Friday October 15, 2004

Life is pretty busy.  Scattered highlights from the past week: 

-a sprained ankle from jujitsu (after the first 3 minutes of class),

-SF Bay cruise for Steph’s birthday (not rainy, not boring, very cool),

-an amazing all-expenses-paid computing conference in Baltimore (400 help desk managers and IT folks just like me, sorta),

-sadly, I did not get to deliver any babies while in Baltimore.  But I did sit in my hotel room and watch TV at night.  That’s okay.  One of these days.

-a side trip to see Amani in DC (and her very cute, photogenic, little brother Ascari),

-lots of Week 3 work at Meyer (in order to implement some good ideas from the conference),

-reading a textbook about the New Testament (why did I never think of this before?),

-waiting for a mentor to familiarize me with the oncology wing at Stanford Hospital so I can start going on my own,

-starting a Berlitz Spanish class (nunca hablamos ingles en la clase),

-taking delivery of the Prius after a five month wait (I got the call while in DC),

-destroying flesh-eating (well, more like rice-eating) molds at Baines,

-watching HDTV on my projector (I don’t even like TV, but it’s like you’re really there.  Really.),

-and a call from a long-lost high school friend. And another one from freshman year at Stanford. 

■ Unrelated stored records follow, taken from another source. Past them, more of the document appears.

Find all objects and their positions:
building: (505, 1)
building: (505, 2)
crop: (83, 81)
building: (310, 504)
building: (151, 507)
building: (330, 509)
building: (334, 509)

Photos of my trips and car at http://niftyken.stanford.edu/gallery/

Wow.  Free food: http://www.campusfood.com/

Tuesday September 28, 2004

I went to work at 1 PM yesterday (Sunday) and met with my student consultants until the last of them left around 9 PM, and then I stayed till midnight to finish up preparations for The Big Day.  Then I came to work at 7:30 this morning.  It’s past 10:30 PM right now and I’m still here.  A 15 hour shift!  Wahoo! 

Ahh, the first day of classes.  Printers silently ignored fratically-sent print jobs.  Entire operating systems declared their resistance to the human race and willed that no one should log in.  Poor freshmen ran through our building in search of classrooms that did not exist.  Real Player just would not play the instructor’s streaming media files.  Nope.  Ahh, there is nothing new under the sun.  Not even the wide-eyed new consultants who find themselves asking me about some inexplicable behavior in the cluster every five minutes.  Fun!  I love a good puzzle.  Mentally riffling through every possibility within the confines of a system, hacking together quirky workarounds to keep things moving forward, bending the rules of the game just enough to achieve the client’s goal — making it all seem easy, almost magical.  I love it!

I got to see all of the consultants who worked today.  Such a rare pleasure.  This is the beginning of a great year, even if lots of stuff didn’t work right today.  That’s just the way of change and progress, and I’m glad for all the new consultants who got to experience the chaos and the celebrations firsthand.  I think I was still feeling asleep about this year as late as last week, but now I feel wide awake with anticipation.  And I suppose I do thrive on the sense of the heroic.

Ready for tomorrow?  Oh yes!  I love Week One!  See you at 7:30 AM, James.

Thursday September 16, 2004

I had an *amazing* jujitsu night. I worked on katate hazushi ichi (you know, the first escape art you learn, the one that takes a whopping 3 seconds to learn), covered well over 50 variations of it for the next two hours, and then used the principles I learned to do three of my best straightovers EVER, even with two bad knees!! I wanted to jump up and down and celebrate, but instead I ended up just lying there a little dazed trying to let my body soak in the right “feeling” of not painfully compressing my spine, which is what usually happens when I smash my head into the mat. (You’re not supposed to do that, by the way.)  Both cool and sad at the same time: Prof told me those three were about as good of a straightover as I may ever expect to see/feel in my life.  0_o  How can I not hope to prove him wrong?

Soooo close to finishing East of Eden.  It’s sooo good, so rich.  I love Steinbeck’s little offhand and subtle comments about the characters.  It’s so raw and profoundly true.  And often disturbing to see the same deceitfulness and cruelty in my own life and personality.  Wish I had used a pencil to underline some of the best quotes.  Is this book changing my life?  Subtly, but I think so.  What should I read next?

But the past two nights I’ve been too distracted putting together IKEA furniture and learning about high-definition TV technologies as I continue to build my ghetto home theatre. I think I’m obliged to keep qualifying it as “ghetto” to distinguish it from “real” home theatres so that AV aficionados don’t get confused / upset.  I realize I am resigned to being ghetto so long as I continue to use a borrowed DLP projector and 5.1 digital surround sound system from work, a mess of audio-video and Xbox cables running all over the floor, $5 plastic IKEA stools for speaker stands, and a roughly fifteen-foot off-white and textured master bedroom wall for my projecting surface.  Did I mention the bedsheet for a curtain?  Ghetto.  (And proud of it.)